How is it different from Natural Farming?

  • Natural farming emphasises minimal human intervention and ecosystem mimicry, while organic farming focuses on using organic inputs and adheres to specific standards.
  • Natural farming prohibits the use of any imported fertilisers or soil amendments, while organic farming allows the use of compost, mineral rocks, and fertilisers from plant or animal sources.
  • Natural farming relies on ecological principles to promote biodiversity, preserve soil health, support plant and animal health, and improve crop yields, while organic farming uses organic materials and techniques to optimise the productivity and ecological vitality of agricultural ecosystems.
  • Natural farming discourages the use of any chemicals, while organic farming has a list of approved chemicals considered safe for humans and the environment.
  • Natural farming is based on a philosophical approach that reflects the wisdom of nature itself, while organic farming is a holistic agricultural system that is meticulously designed and regulated.

What are the Benefits of Natural Farming?

  • Environmental Benefits:
    • Healthy Soil: Natural farming techniques like composting and mulching enhance soil fertility by promoting beneficial microorganisms and organic matter. This leads to improved water retention, increased nutrient availability, and better crop yields.
    • Water Conservation: Natural methods like mulching and drip irrigation help retain moisture in the soil, reducing the need for excessive water usage. This is crucial for sustainable water management and combating drought conditions.
    • Reduced Pollution: By substituting chemical fertilisers and pesticides with natural alternatives, natural farming significantly reduces the pollution of soil, water bodies, and the atmosphere. This protects ecosystems and human health from harmful chemicals.
    • Climate Change Mitigation: Natural farming practices generally have a lower carbon footprint compared to conventional agriculture. Additionally, healthy soil acts as a carbon sink, capturing greenhouse gases and contributing to climate change mitigation.
  • Farmer Benefits:
    • Reduced Costs: Natural farming relies on locally available resources and on-farm inputs, like compost and bio-pesticides, leading to lower dependence on expensive external inputs like chemical fertilisers and pesticides. This reduces the overall cost of production and improves farmer profitability.
    • Improved Farm Resilience: Natural farming techniques make farms more resilient to extreme weather events like droughts and floods by promoting soil health and biodiversity. This leads to greater stability and reduces risks for farmers.
    • Enhanced Farmer Health: By eliminating exposure to harmful chemicals, natural farming protects farmers' health and well-being.
  • Consumer Benefits:
    • Safer Food: Natural farming produces food free from harmful chemical residues, leading to safer and healthier consumption for consumers.

============

Which two methods does the passage on natural farming name as helping retain moisture in the soil? Rely solely on the passage on natural farming.

Study material:
============

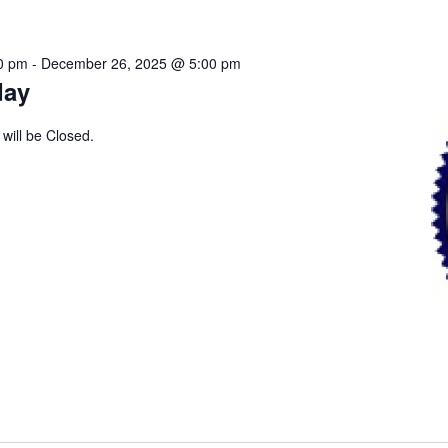
0 pm
-
December 26, 2025 @ 5:00 pm
day
 will be Closed.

============

Output for this task: Mulching and drip irrigation.